Having been forced, for a brief few years of a flourishing culture of relative equality, to realise that women are actual real individuals - subjects not objects - it seems like men of the left have soothed their wounded narcissism by saying "OK, well if its no longer ok to possess women by confining them, by objectifying them, by viewing them as walking and talking projections of my own desires, then I should be able to claim their subjectivity, their newly acknowledged real personhood, as my own. It's only fair, otherwise I have an uncompensated loss, and they have somethng that I can't take.'

Edited

👆

ifIwerenotanandroid · 15/10/2023 16:52

UnalterableSpaceCadet · 15/10/2023 16:45

I also live in a Tory safe seat which may or may not swing to the Lib Dems this time round. The Labour candidate - if there is one - won't make a blind bit of difference. The LibDem candidate is a nice guy and works hard as a local Councillor but the LD party is even further up the arse of identity politics than Labour, as well as being in the pocket of puberty blocking pharma.

My constituency is the same. Labour don't bother to show up on the doorstep & don't leaflet during the year (& barely even when there's an election, just one cheaply printed scrap if we're lucky). The choice is Tory or LibDem. And I'm so done with the LibDems.

I've done it all: voted Tory, leafletted endlessly for the LibDems, been a member of the Labour Party (a Corbyn-inspired rush of blood to the head) until their anti-women stance was revealed.
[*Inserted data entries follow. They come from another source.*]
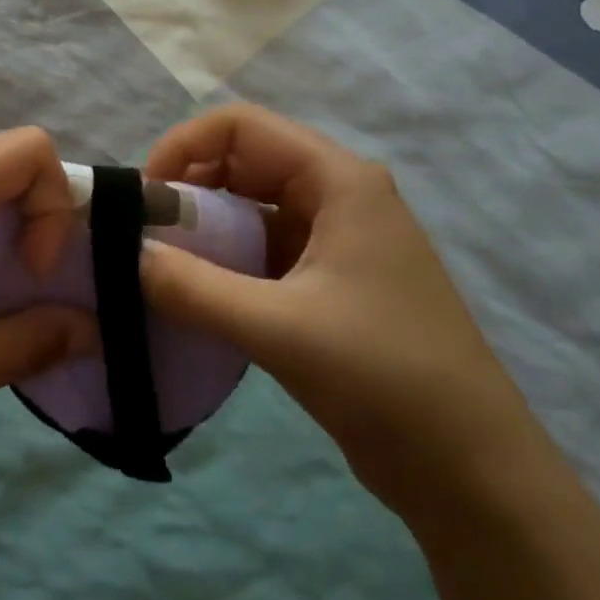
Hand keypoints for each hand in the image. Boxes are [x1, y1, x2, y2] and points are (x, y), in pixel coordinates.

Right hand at [140, 104, 539, 528]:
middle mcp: (337, 195)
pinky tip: (195, 297)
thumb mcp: (279, 328)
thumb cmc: (386, 378)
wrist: (474, 474)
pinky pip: (263, 250)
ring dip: (204, 230)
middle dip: (188, 189)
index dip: (183, 146)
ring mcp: (336, 239)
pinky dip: (224, 263)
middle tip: (146, 237)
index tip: (145, 197)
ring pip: (250, 208)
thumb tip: (124, 253)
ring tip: (162, 268)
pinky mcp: (330, 282)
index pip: (241, 126)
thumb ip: (192, 287)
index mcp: (338, 179)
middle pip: (243, 161)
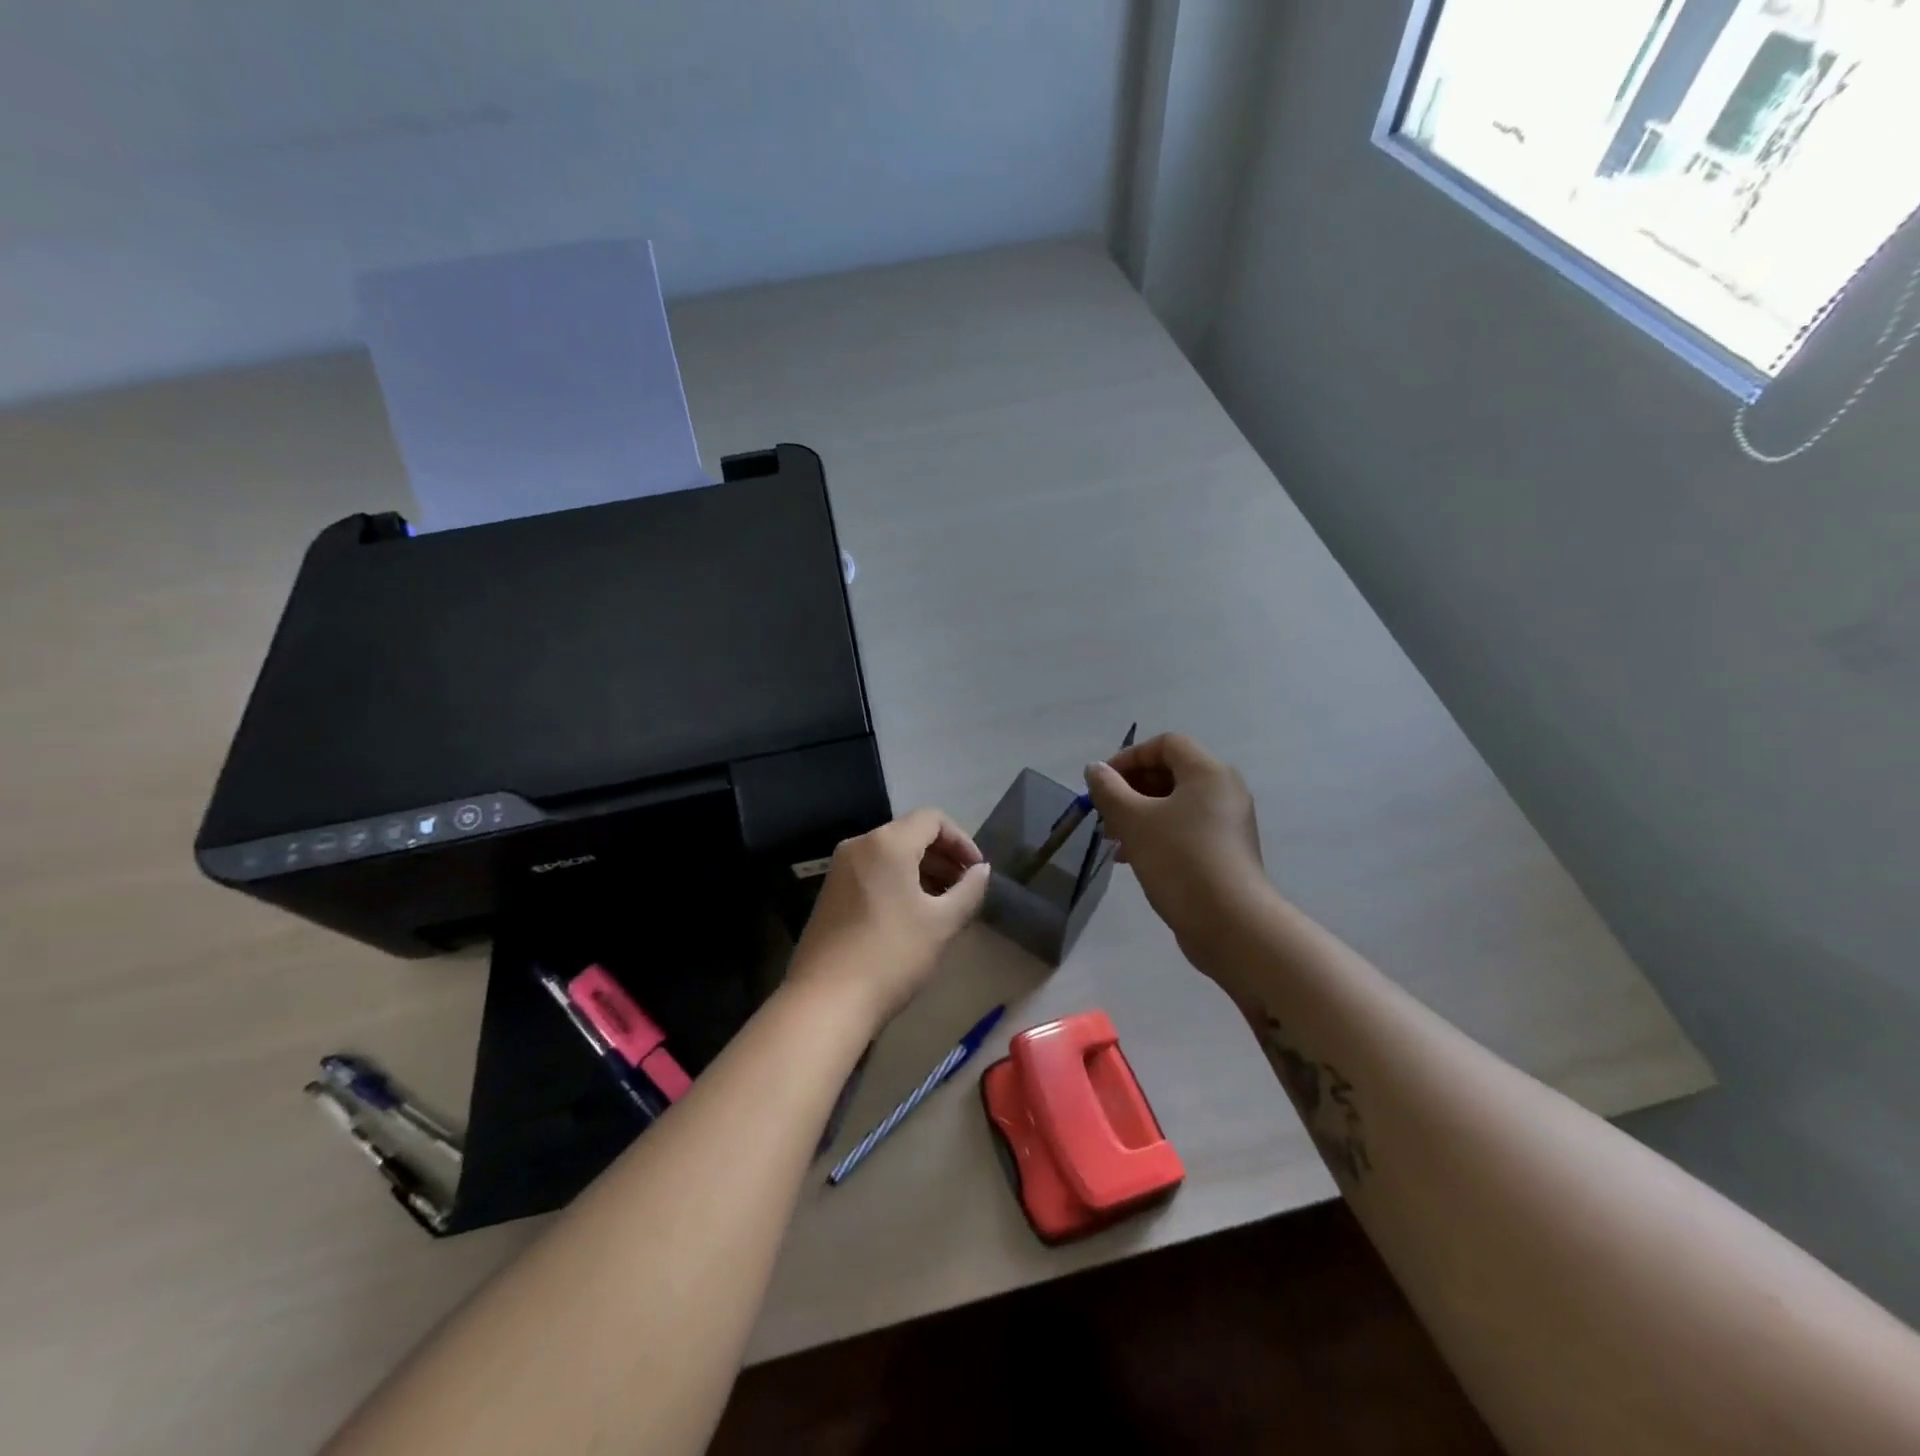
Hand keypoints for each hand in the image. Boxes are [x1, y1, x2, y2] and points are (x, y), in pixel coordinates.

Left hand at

ifIwerenotanandroid · 15/10/2023 16:56

ArabellaScott · 15/10/2023 16:50

Funny how the Labour Party is supposed to be for everyone (but isn't for women) while feminism, which is solely for & about women's rights, has been redefined in some circles to be about everybody. The attempted erasure of women & women's rights is obvious.

Labour's slogan:

'For the men. Not the few'.

I don't know if it's been done before, but I'm imagining a picture with Keir Starmer (or any of his lot, could be a series) looking at a group of women with the caption 'For the men, not for you'.

JanesLittleGirl · 15/10/2023 17:04

I've posted this before but if think that it's worth repeating:

"No self-respecting woman should wish or work for the success of a party who ignores her sex."

Susan B. Anthony 1872

She was right 151 years ago and is just as right today.